═══ Extracted text

The first official glimpse of Saudi Aramco’s financial performance confirms the state-run oil giant can generate profit like no other company on Earth: net income last year was $111.1 billion, easily outstripping U.S. behemoths including Apple Inc. and Exxon Mobil Corp.
But accounts published before the firm’s debut in the international bond market also show Aramco -- an organization that produces about 10 percent of the world’s crude -- doesn’t generate as much cash per barrel as other leading oil companies like Royal Dutch Shell Plc because of a heavy tax burden.
The bond sale, being pitched to investors this week in a global roadshow, has forced Aramco to reveal secrets held close since the company’s nationalization in the late 1970s, casting a light on the relationship between the kingdom and its most important asset. Both Fitch Ratings and Moody’s Investors Service assigned Aramco the fifth-highest investment grade, the same as Saudi sovereign debt, but lower than oil majors Exxon, Shell and Chevron Corp.
The company is preparing to raise debt in part to pay for the acquisition of a majority stake in domestic petrochemical group Sabic, worth about $69 billion. The deal is a Plan B to generate money for Saudi Arabia’s economic agenda after an IPO of Aramco was postponed. In effect, Crown Prince Mohammed bin Salman is using the firm’s pristine balance sheet to finance his ambitions.
Aramco will pay 50 percent of the Sabic acquisition cost when the deal closes and the rest over the subsequent two years, according to a person who saw a presentation made to potential investors on Monday. Aramco declined to comment.
The 470-page bond prospectus, filed with the London Stock Exchange, detailed a litany of risks for prospective investors, including missiles falling on Aramco’s installations, the impact of proposed U.S. antitrust laws on OPEC, the fight against climate change, and even the risk that Saudi Arabia will break the peg between its currency, the riyal, and the U.S dollar. It also revealed the Saudi oil giant was the victim of a "successful" cyber attack in 2012 that forced the company to move some operations into "manual" mode.
While the prospectus revealed the richest company on the planet, it also showed how reliant Aramco is on high oil and natural gas prices. In 2016, when the price of Brent crude plunged to average $45 a barrel and OPEC cut production, the company struggled to break even. Net income for the full year was just $13 billion and free cash flow a tiny $2 billion.
The kingdom’s dependence on the company to finance social and military spending, as well as the lavish lifestyles of hundreds of princes, places a heavy burden on Aramco’scash flow. Aramco pays 50 percent of its profit on income tax, plus a sliding royalty scale that starts at 20 percent of the company’s revenue and rises to as much as 50 percent with the price of oil.

══════
═══ Data listing

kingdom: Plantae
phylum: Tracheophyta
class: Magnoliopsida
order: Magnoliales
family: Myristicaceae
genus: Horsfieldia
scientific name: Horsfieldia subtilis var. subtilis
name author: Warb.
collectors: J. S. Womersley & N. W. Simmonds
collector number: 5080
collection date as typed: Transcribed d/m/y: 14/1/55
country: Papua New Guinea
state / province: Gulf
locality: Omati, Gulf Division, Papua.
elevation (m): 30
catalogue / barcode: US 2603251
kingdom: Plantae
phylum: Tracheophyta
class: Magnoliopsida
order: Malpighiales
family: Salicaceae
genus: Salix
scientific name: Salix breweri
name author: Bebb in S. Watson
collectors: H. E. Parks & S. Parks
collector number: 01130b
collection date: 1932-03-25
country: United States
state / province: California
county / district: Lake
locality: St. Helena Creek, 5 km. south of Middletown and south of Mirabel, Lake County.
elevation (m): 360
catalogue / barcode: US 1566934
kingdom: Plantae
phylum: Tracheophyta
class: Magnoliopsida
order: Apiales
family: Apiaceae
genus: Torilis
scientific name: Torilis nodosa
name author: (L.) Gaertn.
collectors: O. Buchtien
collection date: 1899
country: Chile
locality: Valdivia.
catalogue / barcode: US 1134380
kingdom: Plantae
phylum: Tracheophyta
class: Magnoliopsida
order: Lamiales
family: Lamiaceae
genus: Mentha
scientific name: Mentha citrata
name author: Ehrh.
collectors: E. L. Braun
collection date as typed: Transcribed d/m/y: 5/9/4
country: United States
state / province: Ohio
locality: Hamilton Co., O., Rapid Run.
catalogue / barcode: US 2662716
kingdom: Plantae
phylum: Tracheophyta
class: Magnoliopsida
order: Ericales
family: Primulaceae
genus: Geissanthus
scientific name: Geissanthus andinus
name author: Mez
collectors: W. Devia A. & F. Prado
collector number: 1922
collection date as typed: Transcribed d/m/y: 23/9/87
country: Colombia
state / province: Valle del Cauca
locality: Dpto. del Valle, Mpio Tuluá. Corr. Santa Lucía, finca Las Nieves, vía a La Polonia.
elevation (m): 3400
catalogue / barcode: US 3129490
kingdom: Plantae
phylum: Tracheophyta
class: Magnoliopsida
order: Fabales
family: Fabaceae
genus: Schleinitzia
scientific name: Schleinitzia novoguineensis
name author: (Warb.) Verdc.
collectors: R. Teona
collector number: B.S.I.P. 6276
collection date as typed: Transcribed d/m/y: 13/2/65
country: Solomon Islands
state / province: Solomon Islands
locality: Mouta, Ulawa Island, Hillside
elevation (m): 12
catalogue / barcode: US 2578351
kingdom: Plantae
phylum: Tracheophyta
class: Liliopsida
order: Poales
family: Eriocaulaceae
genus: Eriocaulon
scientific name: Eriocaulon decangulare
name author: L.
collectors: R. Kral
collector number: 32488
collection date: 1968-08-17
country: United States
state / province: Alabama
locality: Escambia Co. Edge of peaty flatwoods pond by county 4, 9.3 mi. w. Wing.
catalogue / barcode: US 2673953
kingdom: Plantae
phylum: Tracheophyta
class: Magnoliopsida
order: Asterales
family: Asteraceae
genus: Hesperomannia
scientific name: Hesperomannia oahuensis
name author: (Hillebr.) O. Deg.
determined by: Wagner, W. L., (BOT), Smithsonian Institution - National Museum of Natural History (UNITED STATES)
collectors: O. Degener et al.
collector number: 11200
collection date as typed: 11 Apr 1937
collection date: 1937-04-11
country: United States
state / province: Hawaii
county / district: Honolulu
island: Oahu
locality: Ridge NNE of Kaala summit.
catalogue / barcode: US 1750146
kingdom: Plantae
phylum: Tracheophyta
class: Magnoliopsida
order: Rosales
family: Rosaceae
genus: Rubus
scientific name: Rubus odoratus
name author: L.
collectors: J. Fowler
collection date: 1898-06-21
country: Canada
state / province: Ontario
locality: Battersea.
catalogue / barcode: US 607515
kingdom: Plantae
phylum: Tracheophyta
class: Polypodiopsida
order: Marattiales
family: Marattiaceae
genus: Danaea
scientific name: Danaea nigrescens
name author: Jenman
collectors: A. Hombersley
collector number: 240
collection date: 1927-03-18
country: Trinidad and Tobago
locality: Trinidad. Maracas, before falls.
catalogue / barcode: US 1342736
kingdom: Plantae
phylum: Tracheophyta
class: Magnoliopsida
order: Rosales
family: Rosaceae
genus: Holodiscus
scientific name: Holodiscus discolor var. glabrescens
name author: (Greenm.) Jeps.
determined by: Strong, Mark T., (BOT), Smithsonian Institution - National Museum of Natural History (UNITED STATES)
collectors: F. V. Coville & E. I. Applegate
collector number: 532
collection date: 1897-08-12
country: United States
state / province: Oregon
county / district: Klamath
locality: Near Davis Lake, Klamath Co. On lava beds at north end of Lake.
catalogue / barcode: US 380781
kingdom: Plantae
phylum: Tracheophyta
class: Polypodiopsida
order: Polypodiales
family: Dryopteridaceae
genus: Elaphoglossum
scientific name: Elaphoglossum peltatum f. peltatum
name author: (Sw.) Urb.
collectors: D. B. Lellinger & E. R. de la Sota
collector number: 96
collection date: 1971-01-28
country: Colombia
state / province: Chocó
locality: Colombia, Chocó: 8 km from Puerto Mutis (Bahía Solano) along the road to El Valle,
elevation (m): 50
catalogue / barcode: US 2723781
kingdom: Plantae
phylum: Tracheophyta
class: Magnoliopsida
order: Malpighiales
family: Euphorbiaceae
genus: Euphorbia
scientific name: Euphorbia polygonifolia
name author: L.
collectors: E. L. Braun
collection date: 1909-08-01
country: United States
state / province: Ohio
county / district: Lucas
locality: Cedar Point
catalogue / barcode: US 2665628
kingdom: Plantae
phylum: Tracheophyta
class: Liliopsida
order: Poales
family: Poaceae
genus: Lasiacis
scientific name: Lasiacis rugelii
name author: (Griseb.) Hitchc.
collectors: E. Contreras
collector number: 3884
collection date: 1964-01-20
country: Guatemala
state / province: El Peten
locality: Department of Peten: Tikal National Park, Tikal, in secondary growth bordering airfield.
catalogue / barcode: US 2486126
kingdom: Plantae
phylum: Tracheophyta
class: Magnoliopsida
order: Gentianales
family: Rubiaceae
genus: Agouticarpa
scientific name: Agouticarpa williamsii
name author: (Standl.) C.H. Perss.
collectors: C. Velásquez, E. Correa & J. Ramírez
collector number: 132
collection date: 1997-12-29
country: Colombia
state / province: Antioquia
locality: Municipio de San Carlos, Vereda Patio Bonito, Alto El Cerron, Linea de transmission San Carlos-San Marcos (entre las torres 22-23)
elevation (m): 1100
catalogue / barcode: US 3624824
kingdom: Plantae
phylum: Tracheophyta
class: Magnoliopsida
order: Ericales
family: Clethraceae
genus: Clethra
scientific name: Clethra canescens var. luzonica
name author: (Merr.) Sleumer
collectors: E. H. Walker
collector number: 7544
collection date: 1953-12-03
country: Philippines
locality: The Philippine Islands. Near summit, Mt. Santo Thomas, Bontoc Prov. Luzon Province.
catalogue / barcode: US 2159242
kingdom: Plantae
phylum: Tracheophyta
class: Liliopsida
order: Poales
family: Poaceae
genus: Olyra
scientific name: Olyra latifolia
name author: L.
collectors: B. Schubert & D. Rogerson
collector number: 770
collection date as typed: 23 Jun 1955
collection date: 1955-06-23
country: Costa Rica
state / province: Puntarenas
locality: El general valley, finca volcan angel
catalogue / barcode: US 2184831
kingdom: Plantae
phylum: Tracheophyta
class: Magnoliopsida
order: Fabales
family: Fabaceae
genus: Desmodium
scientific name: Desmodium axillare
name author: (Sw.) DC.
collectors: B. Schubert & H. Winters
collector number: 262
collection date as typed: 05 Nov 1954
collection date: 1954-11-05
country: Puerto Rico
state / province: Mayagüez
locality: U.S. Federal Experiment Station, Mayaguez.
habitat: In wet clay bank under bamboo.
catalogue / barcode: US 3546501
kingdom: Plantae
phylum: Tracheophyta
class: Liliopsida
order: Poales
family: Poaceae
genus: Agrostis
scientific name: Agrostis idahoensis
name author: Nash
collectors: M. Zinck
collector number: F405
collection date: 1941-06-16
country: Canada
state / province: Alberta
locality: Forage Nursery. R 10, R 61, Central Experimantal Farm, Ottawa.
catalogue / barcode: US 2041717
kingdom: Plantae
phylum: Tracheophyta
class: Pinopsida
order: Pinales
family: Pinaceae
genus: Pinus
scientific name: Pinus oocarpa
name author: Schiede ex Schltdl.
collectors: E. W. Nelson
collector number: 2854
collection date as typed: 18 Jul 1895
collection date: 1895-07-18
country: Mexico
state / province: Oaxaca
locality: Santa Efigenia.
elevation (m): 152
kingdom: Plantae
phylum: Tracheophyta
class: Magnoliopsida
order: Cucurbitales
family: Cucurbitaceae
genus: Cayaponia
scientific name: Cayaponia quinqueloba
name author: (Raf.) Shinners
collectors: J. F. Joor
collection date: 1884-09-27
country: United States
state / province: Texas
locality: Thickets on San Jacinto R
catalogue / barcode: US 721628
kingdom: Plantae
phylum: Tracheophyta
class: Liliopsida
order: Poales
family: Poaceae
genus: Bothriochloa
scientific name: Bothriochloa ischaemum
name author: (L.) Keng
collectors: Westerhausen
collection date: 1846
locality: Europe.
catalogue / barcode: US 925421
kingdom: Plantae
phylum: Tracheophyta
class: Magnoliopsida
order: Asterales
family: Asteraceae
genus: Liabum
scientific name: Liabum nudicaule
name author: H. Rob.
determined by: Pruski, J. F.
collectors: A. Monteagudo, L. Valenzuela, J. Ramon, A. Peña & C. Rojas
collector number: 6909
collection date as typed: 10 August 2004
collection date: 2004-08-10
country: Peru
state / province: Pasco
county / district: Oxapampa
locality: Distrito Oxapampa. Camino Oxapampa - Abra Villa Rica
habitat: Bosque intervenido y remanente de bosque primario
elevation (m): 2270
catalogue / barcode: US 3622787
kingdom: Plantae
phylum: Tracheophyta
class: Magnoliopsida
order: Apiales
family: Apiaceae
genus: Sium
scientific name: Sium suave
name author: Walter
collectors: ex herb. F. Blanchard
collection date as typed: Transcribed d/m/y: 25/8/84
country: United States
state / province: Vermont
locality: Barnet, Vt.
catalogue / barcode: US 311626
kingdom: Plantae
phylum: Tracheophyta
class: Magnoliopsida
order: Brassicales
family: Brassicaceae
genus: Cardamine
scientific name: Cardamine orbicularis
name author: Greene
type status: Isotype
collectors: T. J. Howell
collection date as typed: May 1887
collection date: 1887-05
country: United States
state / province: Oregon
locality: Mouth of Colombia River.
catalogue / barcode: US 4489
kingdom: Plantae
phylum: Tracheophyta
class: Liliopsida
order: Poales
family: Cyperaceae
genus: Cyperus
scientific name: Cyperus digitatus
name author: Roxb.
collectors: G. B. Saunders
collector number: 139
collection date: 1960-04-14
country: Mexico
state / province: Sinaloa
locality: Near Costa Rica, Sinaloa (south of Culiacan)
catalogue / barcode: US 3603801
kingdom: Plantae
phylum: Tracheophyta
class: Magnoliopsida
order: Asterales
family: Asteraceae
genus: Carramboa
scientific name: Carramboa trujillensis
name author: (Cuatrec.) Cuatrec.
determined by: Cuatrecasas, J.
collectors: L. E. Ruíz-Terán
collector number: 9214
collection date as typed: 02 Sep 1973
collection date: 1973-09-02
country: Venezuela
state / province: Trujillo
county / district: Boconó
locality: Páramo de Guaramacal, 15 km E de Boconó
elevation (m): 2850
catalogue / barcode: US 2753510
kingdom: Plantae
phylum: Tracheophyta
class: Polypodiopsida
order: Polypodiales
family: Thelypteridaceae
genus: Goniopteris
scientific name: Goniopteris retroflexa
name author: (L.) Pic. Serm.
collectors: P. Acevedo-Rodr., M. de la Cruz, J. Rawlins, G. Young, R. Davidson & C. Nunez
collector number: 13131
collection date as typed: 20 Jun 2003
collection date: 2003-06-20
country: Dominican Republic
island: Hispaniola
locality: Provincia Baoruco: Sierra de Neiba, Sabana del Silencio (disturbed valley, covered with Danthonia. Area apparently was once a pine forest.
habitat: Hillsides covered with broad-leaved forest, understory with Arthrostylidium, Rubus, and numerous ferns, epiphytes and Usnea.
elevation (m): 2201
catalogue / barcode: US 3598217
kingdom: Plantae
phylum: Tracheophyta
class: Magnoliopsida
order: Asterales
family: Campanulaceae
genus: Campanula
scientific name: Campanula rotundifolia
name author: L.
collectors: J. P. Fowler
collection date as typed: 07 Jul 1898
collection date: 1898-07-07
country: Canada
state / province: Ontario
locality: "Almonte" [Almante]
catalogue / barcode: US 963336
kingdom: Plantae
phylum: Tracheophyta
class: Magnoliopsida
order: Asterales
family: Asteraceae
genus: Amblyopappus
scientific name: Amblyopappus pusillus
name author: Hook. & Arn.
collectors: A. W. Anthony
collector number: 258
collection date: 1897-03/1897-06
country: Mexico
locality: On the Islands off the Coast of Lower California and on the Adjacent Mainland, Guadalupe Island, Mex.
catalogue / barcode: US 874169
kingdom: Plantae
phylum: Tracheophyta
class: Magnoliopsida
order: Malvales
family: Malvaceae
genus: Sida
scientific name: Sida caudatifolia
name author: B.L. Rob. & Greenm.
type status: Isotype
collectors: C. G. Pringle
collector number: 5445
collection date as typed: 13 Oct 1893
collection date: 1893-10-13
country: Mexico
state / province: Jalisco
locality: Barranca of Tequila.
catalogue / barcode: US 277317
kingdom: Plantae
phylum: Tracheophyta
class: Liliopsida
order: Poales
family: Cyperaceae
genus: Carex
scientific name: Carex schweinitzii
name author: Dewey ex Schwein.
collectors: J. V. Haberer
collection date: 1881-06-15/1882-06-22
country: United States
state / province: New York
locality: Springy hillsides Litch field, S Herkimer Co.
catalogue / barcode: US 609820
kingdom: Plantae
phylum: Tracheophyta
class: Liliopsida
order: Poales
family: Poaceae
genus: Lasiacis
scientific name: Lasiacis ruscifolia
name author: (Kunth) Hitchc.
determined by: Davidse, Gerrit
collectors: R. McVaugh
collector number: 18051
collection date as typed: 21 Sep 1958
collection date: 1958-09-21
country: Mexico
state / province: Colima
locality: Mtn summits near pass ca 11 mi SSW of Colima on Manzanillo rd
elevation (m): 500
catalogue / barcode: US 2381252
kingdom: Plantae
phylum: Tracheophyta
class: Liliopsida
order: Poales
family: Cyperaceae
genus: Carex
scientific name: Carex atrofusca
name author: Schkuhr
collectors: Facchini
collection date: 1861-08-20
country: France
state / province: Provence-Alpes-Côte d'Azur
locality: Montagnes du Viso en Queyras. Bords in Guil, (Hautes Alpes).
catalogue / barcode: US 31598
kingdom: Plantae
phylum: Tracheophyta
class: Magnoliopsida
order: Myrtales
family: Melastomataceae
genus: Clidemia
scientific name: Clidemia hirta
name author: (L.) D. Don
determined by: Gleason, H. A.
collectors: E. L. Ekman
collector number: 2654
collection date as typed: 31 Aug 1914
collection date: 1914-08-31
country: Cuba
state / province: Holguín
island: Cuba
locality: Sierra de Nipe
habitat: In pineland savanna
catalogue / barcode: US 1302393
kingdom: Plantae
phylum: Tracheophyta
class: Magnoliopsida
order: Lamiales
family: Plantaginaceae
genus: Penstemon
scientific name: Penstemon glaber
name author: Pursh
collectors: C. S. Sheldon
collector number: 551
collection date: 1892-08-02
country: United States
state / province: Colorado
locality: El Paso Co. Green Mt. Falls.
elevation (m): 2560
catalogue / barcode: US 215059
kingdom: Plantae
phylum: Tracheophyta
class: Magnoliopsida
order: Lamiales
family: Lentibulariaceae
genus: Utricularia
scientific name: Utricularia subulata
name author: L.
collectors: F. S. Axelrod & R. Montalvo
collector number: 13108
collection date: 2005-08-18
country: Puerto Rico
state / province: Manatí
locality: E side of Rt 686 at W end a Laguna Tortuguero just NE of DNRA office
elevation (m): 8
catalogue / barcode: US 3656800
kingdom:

══════

◆ Given instruction A:
Name each risk to prospective investors that the article on Saudi Aramco's finances says the bond prospectus details.
◆ Given instruction B:
According to the Saudi Aramco article, what share of the world's crude does Aramco produce?
◆ Given instruction C:
Write the next few paragraphs of the article on Saudi Aramco's finances, picking up after its final sentence.

◆ Right answer A:
- Missiles falling on Aramco's installations
- The impact of proposed U.S. antitrust laws on OPEC
- The fight against climate change
- The risk that Saudi Arabia will break the peg between the riyal and the U.S. dollar

◆ Right answer B:
About 10 percent.

◆ Right answer C:
Aramco reported cash flow from operations of $121 billion and $35.1 billion in capital spending, and paid $58.2 billion in dividends to the Saudi government in 2018, according to Moody’s. In a presentation to potential bondholders, the company said its "ordinary dividend" last year was $52 billion. There wasn’t an immediate explanation about the gap between the two figures.
Fitch said its A+ rating reflects the “strong links” between the company and the kingdom, and the influence the state has on Aramco through regulating the level of production, taxation and dividends.
“Over time, a low oil price environment could cause a sustained fiscal deficit for Saudi Arabia that could result in changes down the line for Aramco’s fiscal regime,” said Neil Beveridge, an energy analyst with Sanford C. Bernstein & Co. in Hong Kong. “You can’t disassociate the sovereign government from Aramco given the very close relationship and the contribution Aramco makes to the overall funding for Saudi Arabia.”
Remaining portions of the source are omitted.